Our AAD legal experts take a look at how the industry has been affected in the last 15 months or so, and take a look at what the future holds if the British pound continues its instability.

Stable and encouraging factors

The UK's defence budget may be under pressure, in the same way that all government budgets are, but there continues to be some stable and encouraging factors for the defence sector. These include:

  • the ongoing commitment to replace Trident;
  • the launch of the Queen Elizabeth aircraft carrier (a project on which Gowling WLG advised MOD), and its subsequent media profile (with The Prince of Wales not long to follow);
  • the need for aircraft on the aircraft carriers;
  • the coming into service of the A400M (another project Gowling WLG worked on);
  • the retention of Michael Fallon as Defence Minister through Brexit and then this year's election; and
  • the UK's continuing commitment to NATO - driven also by the stinging comments and threats of President Donald Trump as to the possibility of a waivering US commitment without more from the European partners.

The commitment to defence spending under a Conservative-led government seems unlikely to change, at least in the short term. This commitment may have been echoed under a Jeremy Corbyn Labour government, albeit possibly with some of the spending focussed in different areas.

Threat to employment levels

As the main employer within the three armed service limbs, one might think from the list above that the army might be getting nervous. However, this doesn't appear to be the case as we have seen numerous capital projects begin.

However, personnel - both as to numbers of troops, and the skills of them - is an area that Brexit continues to threaten.

This is particularly felt in the aviation and aerospace sectors, where the hard graft on the R&D is needed and on which aircraft and military capabilities depend. More significantly, as we still don't have enough certainty, we have a longer running risk that skilled labour will not be seeing the UK as a secure, long term environment for future and family life. Rules and regulations, tariffs and costs can be sorted (if the political will is there), but a brain drain is a long term threat.

Impact on rules and regulations

As we mentioned last year, the UK's continued access to the Common Aviation Area is important to businesses and consumers (we are all holidaymakers come July and August). But surprisingly there is still a lack of clarity in this area.

UK aviation regulation is primarily derived from EU law and is therefore unlikely to change, but if the UK wishes to retain access to the EU aviation market, it will need the EU to agree. That seems obvious, and must happen; but it hasn't yet in other seemingly equally as obvious areas (eg, existing EU nationals living in the UK). So while it seems an obvious objective, sadly we do not think that we can just rely on this coming to successful fruition until it actually does.

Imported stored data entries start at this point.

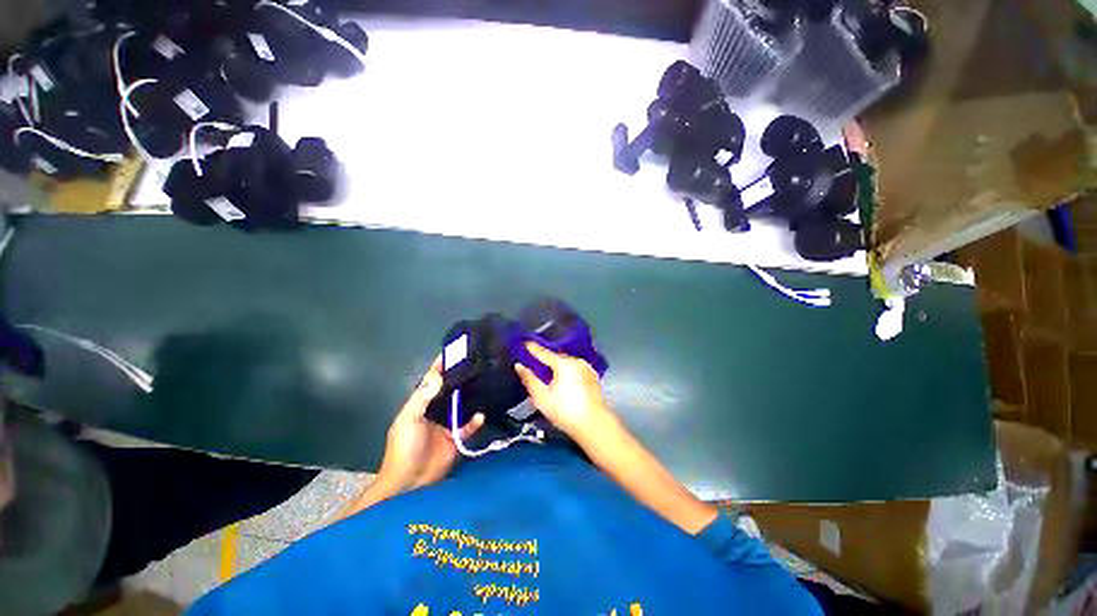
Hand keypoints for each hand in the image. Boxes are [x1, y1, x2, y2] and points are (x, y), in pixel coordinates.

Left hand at [380, 357, 484, 490]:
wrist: (410, 483)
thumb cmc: (404, 447)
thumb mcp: (409, 419)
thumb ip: (422, 397)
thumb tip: (438, 374)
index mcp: (421, 404)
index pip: (431, 381)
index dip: (441, 367)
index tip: (455, 352)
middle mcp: (436, 410)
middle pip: (449, 390)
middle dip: (460, 378)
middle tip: (477, 364)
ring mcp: (447, 424)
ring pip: (462, 405)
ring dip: (471, 396)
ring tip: (485, 382)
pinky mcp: (457, 438)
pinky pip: (469, 426)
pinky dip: (476, 421)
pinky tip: (481, 416)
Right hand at [513, 342, 611, 438]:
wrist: (594, 425)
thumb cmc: (565, 411)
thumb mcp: (541, 397)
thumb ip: (529, 379)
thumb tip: (519, 366)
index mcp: (563, 363)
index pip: (544, 352)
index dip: (533, 348)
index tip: (525, 343)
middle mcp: (576, 361)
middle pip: (557, 357)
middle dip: (546, 359)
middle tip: (535, 362)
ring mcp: (587, 368)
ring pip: (568, 363)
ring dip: (558, 366)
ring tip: (549, 372)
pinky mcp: (593, 377)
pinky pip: (576, 369)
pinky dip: (568, 371)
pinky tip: (565, 380)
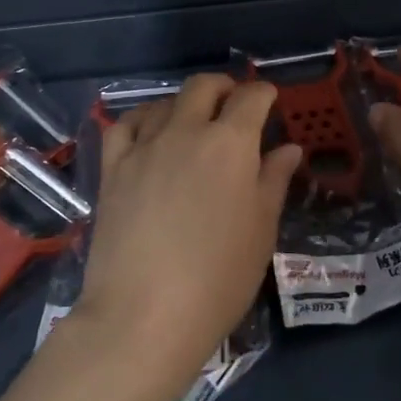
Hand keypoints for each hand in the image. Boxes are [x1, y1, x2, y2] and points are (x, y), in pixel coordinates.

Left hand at [74, 74, 300, 381]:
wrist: (144, 314)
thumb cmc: (219, 277)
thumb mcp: (261, 229)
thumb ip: (274, 180)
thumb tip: (288, 148)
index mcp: (231, 144)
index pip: (251, 98)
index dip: (264, 93)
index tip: (269, 101)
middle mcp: (185, 132)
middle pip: (203, 87)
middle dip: (224, 86)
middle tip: (234, 104)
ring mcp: (143, 148)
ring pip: (163, 102)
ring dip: (184, 103)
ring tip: (192, 122)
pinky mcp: (112, 169)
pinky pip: (124, 126)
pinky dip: (142, 119)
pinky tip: (149, 132)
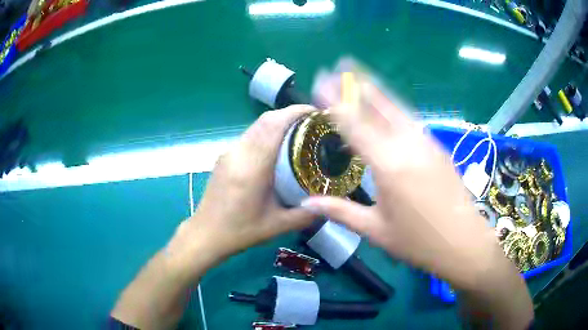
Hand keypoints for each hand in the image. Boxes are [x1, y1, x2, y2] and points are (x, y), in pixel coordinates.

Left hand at [167, 105, 315, 274]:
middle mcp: (238, 153)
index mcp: (251, 168)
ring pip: (256, 126)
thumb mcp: (277, 226)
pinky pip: (249, 135)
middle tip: (313, 123)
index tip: (316, 113)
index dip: (295, 113)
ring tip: (299, 132)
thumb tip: (329, 204)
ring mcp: (229, 152)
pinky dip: (267, 132)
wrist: (206, 234)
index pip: (273, 126)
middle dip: (290, 114)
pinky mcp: (225, 156)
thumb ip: (306, 214)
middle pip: (265, 120)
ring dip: (278, 122)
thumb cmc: (240, 231)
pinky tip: (278, 146)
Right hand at [304, 61, 510, 290]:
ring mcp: (426, 143)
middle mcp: (408, 145)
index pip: (355, 124)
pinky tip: (387, 107)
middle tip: (341, 64)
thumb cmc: (418, 242)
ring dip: (377, 90)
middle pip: (379, 105)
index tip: (321, 82)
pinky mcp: (437, 148)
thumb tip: (308, 201)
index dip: (336, 100)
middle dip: (358, 83)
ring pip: (397, 108)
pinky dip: (394, 108)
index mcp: (388, 165)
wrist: (463, 242)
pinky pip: (410, 120)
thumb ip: (341, 212)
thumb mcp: (375, 231)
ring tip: (361, 75)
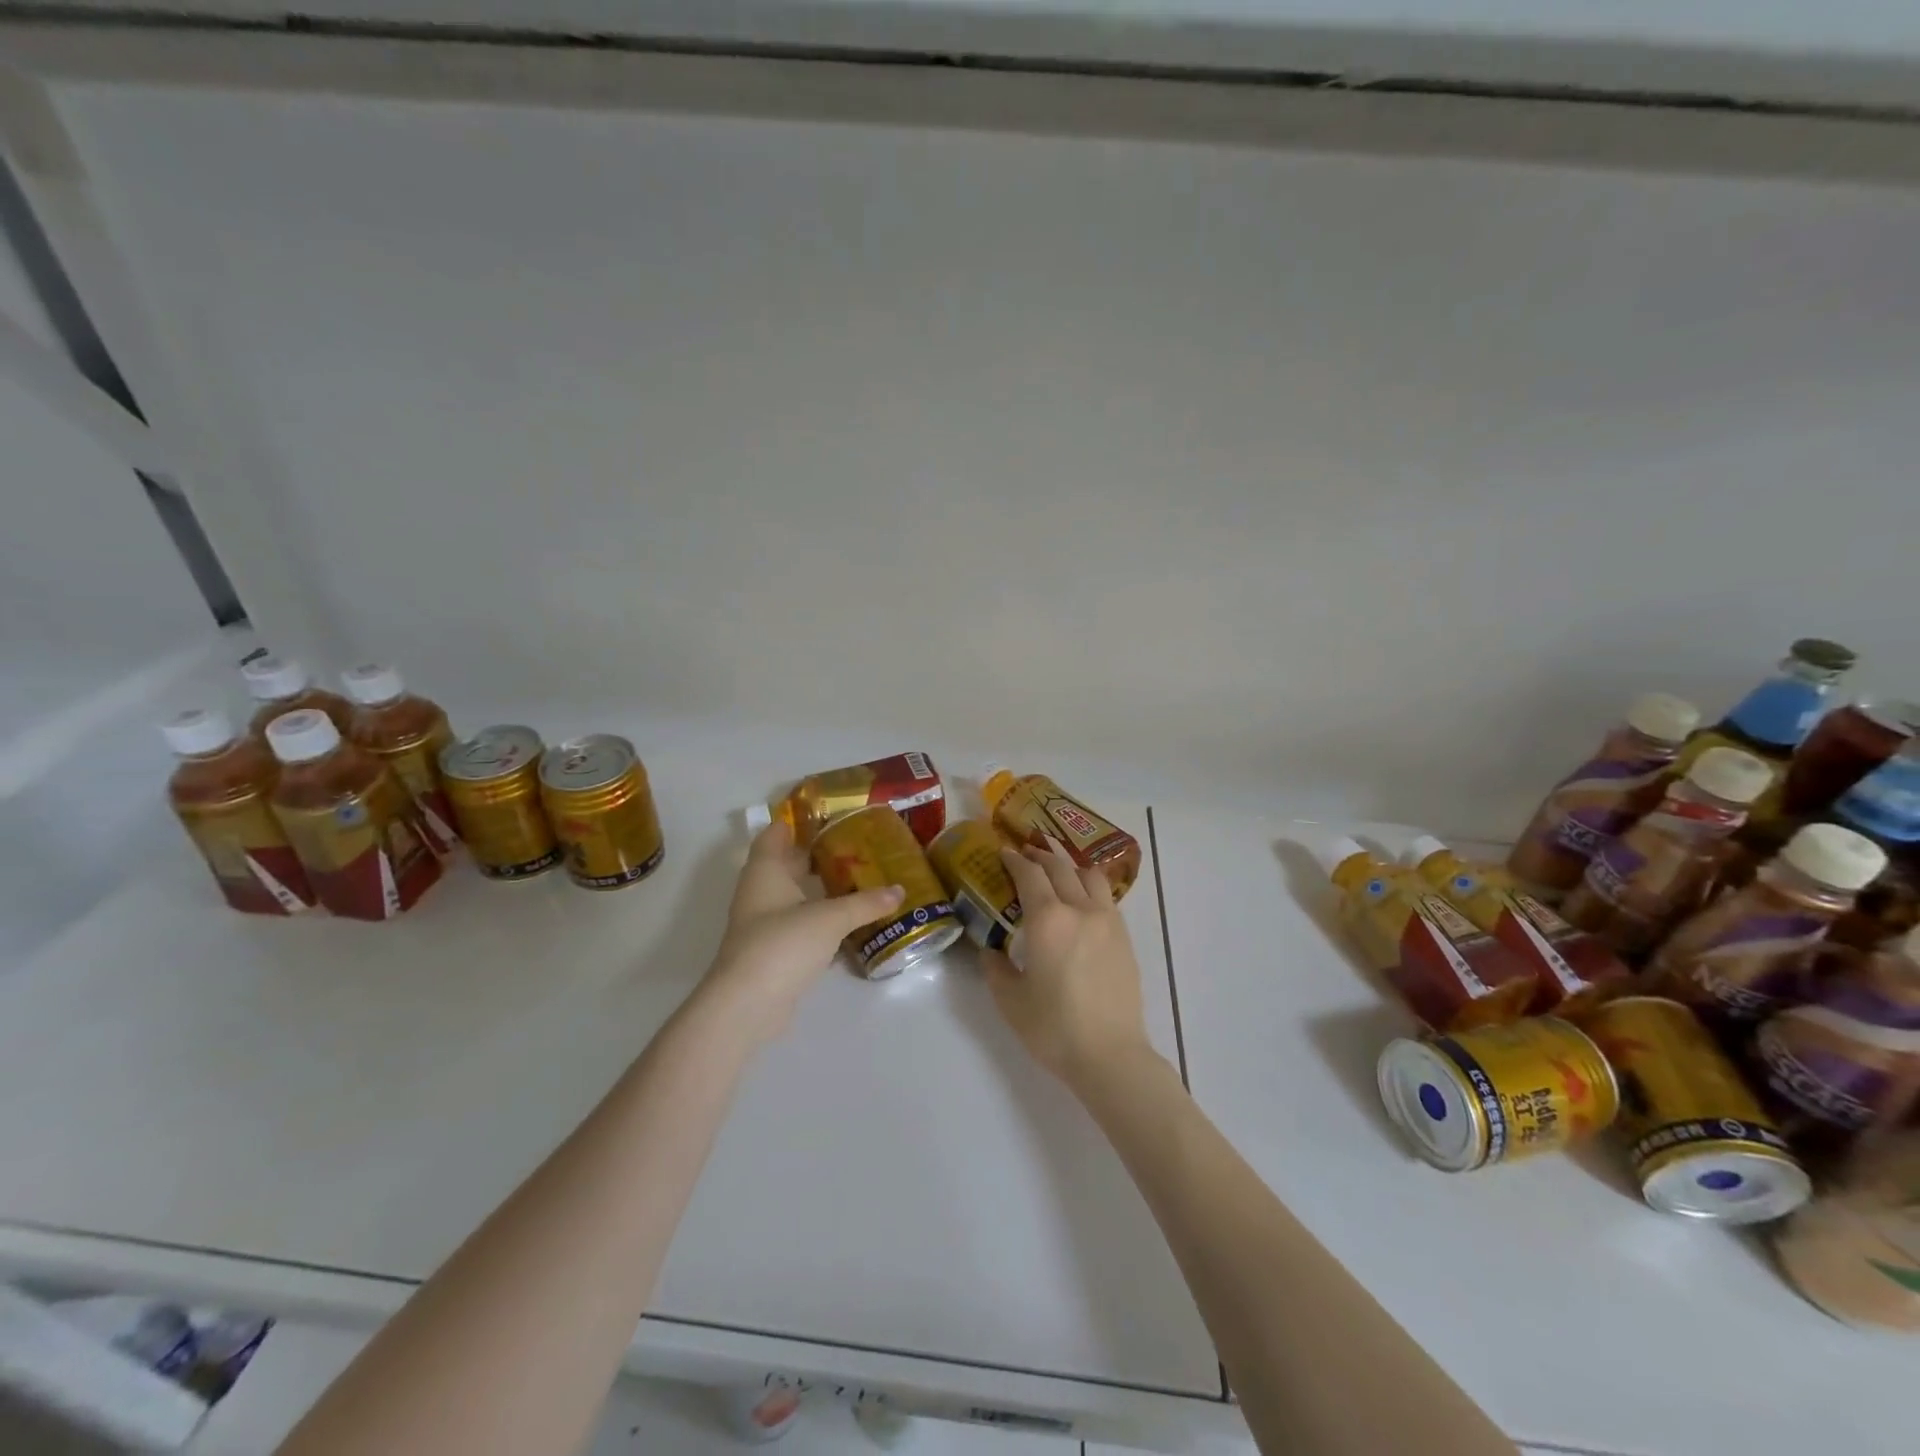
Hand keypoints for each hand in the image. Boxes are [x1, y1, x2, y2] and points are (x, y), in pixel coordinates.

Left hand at [698, 822, 903, 1044]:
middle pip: (786, 864)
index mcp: (765, 871)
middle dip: (816, 855)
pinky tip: (849, 923)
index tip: (828, 815)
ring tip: (859, 879)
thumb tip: (900, 890)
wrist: (748, 1005)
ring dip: (819, 890)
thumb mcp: (830, 918)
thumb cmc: (783, 944)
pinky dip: (821, 921)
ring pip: (794, 897)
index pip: (775, 834)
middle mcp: (760, 892)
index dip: (796, 821)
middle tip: (855, 846)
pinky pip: (800, 926)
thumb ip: (865, 903)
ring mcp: (764, 924)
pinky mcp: (774, 952)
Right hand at [984, 840, 1154, 1089]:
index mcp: (1048, 920)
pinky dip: (1089, 888)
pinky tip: (1080, 903)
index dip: (1015, 860)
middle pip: (1060, 868)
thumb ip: (995, 969)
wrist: (1110, 1054)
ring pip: (1089, 876)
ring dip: (1069, 867)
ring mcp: (1107, 921)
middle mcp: (1080, 910)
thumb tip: (990, 951)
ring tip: (1057, 872)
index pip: (1030, 875)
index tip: (1005, 853)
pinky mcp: (1124, 937)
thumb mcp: (1010, 1001)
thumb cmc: (1054, 1028)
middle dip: (1041, 856)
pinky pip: (1105, 897)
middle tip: (1026, 854)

This issue has been heightened with America's leading airlines providing a clear warning that flights could be grounded if the UK leaves the EU's Open Skies agreement without negotiating a new deal.

So, UK owned/ UK based airlines may yet need to contingency plan for a relocation into mainland Europe in order to retain access to the EU market and be able to operate anywhere within the EU (as is happening with our banks also).

What next? Legal themes arising from Brexit

The Department of Transport (DoT) has opened a consultation process on the future of aviation in a post Brexit world as the UK hopes to continue its "global success story". In the report, the DoT has set out its Aviation Strategy which has six key objectives:

  • help the aviation industry work for its customers;
  • ensure a safe and secure way to travel;
  • build a global and connected Britain;
  • encourage competitive markets;
  • support growth while tackling environmental impacts; and
  • develop innovation, technology and skills

The strategy will be published by the end of 2018 and is expected to focus on an overhaul of EU rules on the allocation of "slots" - a system designed to make efficient use of airport capacity and to prevent discrimination among airlines.

And there do of course remain some legal themes that could arise for the sector for when the UK does eventually leave the EU, particularly focusing on the impact of that on contracts - not yet in play, but by way of example:

  • we are not yet generally seeing contracts being varied or terminated, but …
  • tariffs cannot yet be priced for, but …
  • there seems as much cross-border contracting on current/ new projects as before, but …
  • there is not yet much demand for specific "Brexit" clauses (be that by a reinforced material adverse change clause, or a more simple 2019/ 2020 break clause), but …
  • English governing law and jurisdiction clauses are no less popular, but …

One of the interesting issues however that we have already seen, and that is having an impact already, is from foreign exchange rates. While this isn't directly an outcome from Brexit, it is still related and worth discussing. In the global market that is the AAD sector, the weakness of the British pound, especially against the US Dollar, is starting to create friction. The British pound might be stable at the moment, but another downward jolt would be a most unwelcome threat to 'business as usual'.